- THE TASK -
Return every entry in full, with no alterations.

* * * * * * *

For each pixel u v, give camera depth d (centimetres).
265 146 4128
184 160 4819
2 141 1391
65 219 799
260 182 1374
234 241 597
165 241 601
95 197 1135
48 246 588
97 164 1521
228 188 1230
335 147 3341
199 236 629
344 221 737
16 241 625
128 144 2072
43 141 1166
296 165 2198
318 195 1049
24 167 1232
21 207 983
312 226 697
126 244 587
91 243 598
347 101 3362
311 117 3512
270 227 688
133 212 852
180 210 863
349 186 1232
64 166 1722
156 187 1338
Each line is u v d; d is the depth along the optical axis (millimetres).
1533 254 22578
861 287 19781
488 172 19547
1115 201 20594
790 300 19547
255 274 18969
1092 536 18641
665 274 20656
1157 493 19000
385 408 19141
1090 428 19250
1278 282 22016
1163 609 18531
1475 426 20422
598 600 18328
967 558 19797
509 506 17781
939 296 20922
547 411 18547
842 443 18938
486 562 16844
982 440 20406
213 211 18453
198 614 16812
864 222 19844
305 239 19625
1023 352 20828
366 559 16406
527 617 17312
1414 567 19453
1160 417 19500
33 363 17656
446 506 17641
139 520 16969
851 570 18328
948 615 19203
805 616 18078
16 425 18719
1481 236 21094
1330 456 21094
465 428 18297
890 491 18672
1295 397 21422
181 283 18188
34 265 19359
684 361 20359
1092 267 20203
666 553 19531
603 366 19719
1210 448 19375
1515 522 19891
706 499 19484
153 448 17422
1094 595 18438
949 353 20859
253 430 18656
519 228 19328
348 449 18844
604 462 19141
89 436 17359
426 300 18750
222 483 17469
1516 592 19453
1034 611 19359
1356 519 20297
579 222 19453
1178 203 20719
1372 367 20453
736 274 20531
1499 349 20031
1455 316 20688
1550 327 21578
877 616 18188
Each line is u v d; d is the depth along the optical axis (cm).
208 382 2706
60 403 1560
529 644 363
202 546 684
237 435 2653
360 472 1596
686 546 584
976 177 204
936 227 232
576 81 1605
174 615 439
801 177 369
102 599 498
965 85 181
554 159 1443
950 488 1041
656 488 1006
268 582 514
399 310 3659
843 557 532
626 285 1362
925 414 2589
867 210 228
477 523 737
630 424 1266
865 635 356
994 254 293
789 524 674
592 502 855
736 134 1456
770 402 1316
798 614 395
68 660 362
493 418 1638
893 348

* * * * * * *

- WRITTEN ANSWER -
For each pixel u v, give camera depth d (centimetres).
265 146 4128
184 160 4819
2 141 1391
65 219 799
260 182 1374
234 241 597
165 241 601
95 197 1135
48 246 588
97 164 1521
228 188 1230
335 147 3341
199 236 629
344 221 737
16 241 625
128 144 2072
43 141 1166
296 165 2198
318 195 1049
24 167 1232
21 207 983
312 226 697
126 244 587
91 243 598
347 101 3362
311 117 3512
270 227 688
133 212 852
180 210 863
349 186 1232
64 166 1722
156 187 1338
Each line is u v d; d is the depth along the optical axis (millimetres).
1533 254 22578
861 287 19781
488 172 19547
1115 201 20594
790 300 19547
255 274 18969
1092 536 18641
665 274 20656
1157 493 19000
385 408 19141
1090 428 19250
1278 282 22016
1163 609 18531
1475 426 20422
598 600 18328
967 558 19797
509 506 17781
939 296 20922
547 411 18547
842 443 18938
486 562 16844
982 440 20406
213 211 18453
198 614 16812
864 222 19844
305 239 19625
1023 352 20828
366 559 16406
527 617 17312
1414 567 19453
1160 417 19500
33 363 17656
446 506 17641
139 520 16969
851 570 18328
948 615 19203
805 616 18078
16 425 18719
1481 236 21094
1330 456 21094
465 428 18297
890 491 18672
1295 397 21422
181 283 18188
34 265 19359
684 361 20359
1092 267 20203
666 553 19531
603 366 19719
1210 448 19375
1515 522 19891
706 499 19484
153 448 17422
1094 595 18438
949 353 20859
253 430 18656
519 228 19328
348 449 18844
604 462 19141
89 436 17359
426 300 18750
222 483 17469
1516 592 19453
1034 611 19359
1356 519 20297
579 222 19453
1178 203 20719
1372 367 20453
736 274 20531
1499 349 20031
1455 316 20688
1550 327 21578
877 616 18188
Each line is u v d; d is the depth along the optical axis (cm).
208 382 2706
60 403 1560
529 644 363
202 546 684
237 435 2653
360 472 1596
686 546 584
976 177 204
936 227 232
576 81 1605
174 615 439
801 177 369
102 599 498
965 85 181
554 159 1443
950 488 1041
656 488 1006
268 582 514
399 310 3659
843 557 532
626 285 1362
925 414 2589
867 210 228
477 523 737
630 424 1266
865 635 356
994 254 293
789 524 674
592 502 855
736 134 1456
770 402 1316
798 614 395
68 660 362
493 418 1638
893 348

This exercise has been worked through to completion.